Transportation is pretty cheap, so I put $20 on my T-money card (subway, city buses, taxis), and it lasts me 2-3 weeks. Buses and trains to other cities are more expensive, and it depends on which type of train you want to take, but usually it's not more than $25 each way. When we go to cities that are about an hour away by bus, the ticket is only $4, so buses are pretty cheap. Usually on a weekend trip, I spend anywhere from $60-100 total.

I have a data plan with 3GB of data/month, and this is always enough. There are wireless hotspots all over the city, and once you get a contract with a carrier, your phone automatically connects. I pay $40/month for this plan.

How would you describe your standard of living?

Pretty comfortable

In your opinion, how much does someone need to earn in order to live comfortably?



Teaching English KoreaWhat advice would you give someone planning or considering teaching abroad? Would you recommend teaching in your country?

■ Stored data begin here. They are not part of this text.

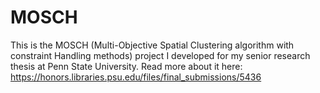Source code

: # MOSCH
This is the MOSCH (Multi-Objective Spatial Clustering algorithm with constraint Handling methods) project I developed for my senior research thesis at Penn State University. Read more about it here: https://honors.libraries.psu.edu/files/final_submissions/5436
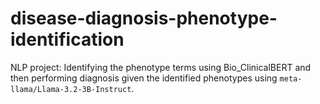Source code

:# disease-diagnosis-phenotype-identification
NLP project:
Identifying the phenotype terms using Bio_ClinicalBERT and then performing diagnosis given the identified phenotypes using `meta-llama/Llama-3.2-3B-Instruct`.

Definitely take the plunge and teach abroad. You will meet so many great people and have experiences that you never even imagined. If you are interested in teaching in South Korea, make sure you do your research on the cultural differences because it can be too much for some people. I don't find SK incredibly exciting, but I stay very busy and am happy with my life here. Plus, I'm able to save a lot of money while still paying off loans back home and traveling around Asia. There aren't many jobs that allow you to do that!